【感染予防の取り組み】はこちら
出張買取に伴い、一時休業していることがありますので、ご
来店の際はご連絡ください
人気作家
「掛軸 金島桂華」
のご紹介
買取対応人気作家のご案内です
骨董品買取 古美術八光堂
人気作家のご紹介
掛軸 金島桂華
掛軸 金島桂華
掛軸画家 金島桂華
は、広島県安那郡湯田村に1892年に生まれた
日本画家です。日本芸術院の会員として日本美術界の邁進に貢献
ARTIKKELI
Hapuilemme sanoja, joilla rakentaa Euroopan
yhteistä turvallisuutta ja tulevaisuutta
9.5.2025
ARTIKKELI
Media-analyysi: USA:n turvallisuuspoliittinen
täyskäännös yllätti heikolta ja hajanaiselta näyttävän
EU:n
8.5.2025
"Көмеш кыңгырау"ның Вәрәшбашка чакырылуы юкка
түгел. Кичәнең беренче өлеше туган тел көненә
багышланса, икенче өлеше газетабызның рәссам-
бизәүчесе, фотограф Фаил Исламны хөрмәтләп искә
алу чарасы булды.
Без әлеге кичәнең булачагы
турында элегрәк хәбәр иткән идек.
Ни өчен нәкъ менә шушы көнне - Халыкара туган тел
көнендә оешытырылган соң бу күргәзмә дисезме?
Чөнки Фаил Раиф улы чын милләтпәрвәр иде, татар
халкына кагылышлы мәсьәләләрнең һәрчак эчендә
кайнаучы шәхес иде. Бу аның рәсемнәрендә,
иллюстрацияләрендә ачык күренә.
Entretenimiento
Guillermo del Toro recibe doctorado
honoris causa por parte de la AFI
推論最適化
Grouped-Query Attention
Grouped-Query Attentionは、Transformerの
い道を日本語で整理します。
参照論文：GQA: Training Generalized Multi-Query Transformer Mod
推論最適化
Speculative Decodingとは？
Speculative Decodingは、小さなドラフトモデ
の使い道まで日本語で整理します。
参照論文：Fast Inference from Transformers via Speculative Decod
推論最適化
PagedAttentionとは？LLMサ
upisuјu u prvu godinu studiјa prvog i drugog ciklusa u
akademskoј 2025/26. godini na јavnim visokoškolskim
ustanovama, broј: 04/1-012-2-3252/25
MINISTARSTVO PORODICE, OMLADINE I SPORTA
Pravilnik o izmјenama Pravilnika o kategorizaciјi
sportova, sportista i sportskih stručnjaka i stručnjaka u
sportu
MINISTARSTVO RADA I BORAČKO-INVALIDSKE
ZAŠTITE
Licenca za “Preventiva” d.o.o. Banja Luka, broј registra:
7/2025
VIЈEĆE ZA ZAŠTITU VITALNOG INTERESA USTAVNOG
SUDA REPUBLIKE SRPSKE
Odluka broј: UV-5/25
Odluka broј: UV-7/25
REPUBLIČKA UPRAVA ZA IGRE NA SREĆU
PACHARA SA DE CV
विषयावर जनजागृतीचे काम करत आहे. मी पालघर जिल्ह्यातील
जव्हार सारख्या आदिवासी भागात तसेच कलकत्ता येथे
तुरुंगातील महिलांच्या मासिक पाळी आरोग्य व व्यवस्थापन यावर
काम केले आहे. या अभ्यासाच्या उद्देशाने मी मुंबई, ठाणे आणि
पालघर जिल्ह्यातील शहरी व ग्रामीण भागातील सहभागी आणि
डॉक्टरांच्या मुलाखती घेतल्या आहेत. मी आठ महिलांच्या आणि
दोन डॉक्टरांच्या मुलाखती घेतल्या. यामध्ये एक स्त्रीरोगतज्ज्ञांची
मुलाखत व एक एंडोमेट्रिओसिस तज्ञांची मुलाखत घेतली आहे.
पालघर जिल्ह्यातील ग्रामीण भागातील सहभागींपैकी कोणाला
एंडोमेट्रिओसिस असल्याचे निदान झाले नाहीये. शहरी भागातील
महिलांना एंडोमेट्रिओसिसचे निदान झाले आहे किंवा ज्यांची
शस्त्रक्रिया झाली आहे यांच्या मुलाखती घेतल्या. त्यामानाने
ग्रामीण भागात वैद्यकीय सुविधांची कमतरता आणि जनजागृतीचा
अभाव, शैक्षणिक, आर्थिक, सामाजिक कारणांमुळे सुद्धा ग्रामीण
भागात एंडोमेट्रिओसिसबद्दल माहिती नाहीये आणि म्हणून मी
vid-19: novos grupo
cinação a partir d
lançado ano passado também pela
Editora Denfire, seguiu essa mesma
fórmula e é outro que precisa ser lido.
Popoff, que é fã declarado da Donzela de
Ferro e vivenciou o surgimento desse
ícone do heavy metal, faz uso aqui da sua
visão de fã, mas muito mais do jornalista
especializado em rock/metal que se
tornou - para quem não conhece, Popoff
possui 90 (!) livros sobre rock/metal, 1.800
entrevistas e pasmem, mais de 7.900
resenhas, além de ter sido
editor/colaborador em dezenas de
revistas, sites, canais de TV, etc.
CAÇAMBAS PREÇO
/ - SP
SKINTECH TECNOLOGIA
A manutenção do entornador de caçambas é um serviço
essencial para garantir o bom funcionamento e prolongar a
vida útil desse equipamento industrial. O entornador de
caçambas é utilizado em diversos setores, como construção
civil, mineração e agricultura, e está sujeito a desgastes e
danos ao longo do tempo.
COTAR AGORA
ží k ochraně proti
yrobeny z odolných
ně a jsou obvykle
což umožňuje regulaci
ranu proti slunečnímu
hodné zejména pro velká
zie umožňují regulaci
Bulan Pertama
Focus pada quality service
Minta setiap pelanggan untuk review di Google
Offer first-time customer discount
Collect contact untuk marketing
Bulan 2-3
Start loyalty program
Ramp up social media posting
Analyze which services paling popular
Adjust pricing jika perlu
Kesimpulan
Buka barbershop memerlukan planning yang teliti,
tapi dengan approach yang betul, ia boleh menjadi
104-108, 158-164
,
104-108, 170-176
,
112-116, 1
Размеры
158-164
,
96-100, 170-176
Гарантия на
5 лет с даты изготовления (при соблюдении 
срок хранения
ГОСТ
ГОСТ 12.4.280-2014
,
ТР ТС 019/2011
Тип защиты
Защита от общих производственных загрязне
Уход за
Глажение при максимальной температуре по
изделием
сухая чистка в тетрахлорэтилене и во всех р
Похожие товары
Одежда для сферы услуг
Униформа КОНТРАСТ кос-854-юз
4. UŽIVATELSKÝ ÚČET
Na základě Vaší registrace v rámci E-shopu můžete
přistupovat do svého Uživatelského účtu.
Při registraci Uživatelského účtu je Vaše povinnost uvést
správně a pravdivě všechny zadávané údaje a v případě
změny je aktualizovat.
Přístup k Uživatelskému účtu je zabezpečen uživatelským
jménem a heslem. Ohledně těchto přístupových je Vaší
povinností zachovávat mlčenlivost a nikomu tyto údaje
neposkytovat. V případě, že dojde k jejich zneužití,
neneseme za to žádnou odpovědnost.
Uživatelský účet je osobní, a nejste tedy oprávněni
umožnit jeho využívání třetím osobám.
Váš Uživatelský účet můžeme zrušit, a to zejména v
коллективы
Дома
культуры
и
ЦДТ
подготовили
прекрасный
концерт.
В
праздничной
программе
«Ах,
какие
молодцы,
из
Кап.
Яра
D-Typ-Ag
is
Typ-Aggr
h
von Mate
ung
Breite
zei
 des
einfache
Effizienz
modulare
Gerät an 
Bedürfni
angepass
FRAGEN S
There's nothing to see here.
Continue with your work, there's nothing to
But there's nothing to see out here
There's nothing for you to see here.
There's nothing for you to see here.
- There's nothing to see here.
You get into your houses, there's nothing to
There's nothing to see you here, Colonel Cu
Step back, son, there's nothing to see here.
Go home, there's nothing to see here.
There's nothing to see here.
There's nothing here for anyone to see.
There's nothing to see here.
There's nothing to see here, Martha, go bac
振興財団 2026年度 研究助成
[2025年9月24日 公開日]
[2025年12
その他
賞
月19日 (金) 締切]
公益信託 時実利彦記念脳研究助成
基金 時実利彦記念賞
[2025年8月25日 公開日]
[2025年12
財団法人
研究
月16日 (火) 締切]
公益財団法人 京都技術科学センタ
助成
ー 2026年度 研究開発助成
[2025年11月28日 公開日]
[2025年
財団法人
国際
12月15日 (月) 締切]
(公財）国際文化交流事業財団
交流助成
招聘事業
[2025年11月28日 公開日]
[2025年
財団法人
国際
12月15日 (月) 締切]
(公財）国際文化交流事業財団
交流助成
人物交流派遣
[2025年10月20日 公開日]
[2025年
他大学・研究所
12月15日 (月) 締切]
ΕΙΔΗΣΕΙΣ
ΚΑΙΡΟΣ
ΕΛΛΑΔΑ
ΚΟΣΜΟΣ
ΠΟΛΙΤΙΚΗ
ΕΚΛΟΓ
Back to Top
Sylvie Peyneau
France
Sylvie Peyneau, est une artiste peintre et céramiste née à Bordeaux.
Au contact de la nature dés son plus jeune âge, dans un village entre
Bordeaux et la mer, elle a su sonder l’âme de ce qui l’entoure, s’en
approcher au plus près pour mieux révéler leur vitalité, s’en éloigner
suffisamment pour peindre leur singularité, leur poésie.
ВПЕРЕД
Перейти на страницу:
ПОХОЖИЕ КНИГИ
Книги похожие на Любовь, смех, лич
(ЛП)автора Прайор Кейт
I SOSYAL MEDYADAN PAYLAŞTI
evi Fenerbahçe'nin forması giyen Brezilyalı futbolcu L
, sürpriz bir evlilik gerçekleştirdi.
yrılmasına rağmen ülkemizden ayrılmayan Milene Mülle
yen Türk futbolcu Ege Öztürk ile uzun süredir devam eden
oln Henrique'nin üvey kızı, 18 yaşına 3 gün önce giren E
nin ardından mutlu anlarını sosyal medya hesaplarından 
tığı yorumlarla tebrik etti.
+===+
From the material above, copy exactly the lines between the line holding "104-108, 158-164" and the line holding "přistupovat do svého Uživatelského účtu.", inclusive, and only those.

## COMPLETED EXERCISE
104-108, 158-164
,
104-108, 170-176
,
112-116, 1
Размеры
158-164
,
96-100, 170-176
Гарантия на
5 лет с даты изготовления (при соблюдении 
срок хранения
ГОСТ
ГОСТ 12.4.280-2014
,
ТР ТС 019/2011
Тип защиты
Защита от общих производственных загрязне
Уход за
Глажение при максимальной температуре по
изделием
сухая чистка в тетрахлорэтилене и во всех р
Похожие товары
Одежда для сферы услуг
Униформа КОНТРАСТ кос-854-юз
4. UŽIVATELSKÝ ÚČET
Na základě Vaší registrace v rámci E-shopu můžete
přistupovat do svého Uživatelského účtu.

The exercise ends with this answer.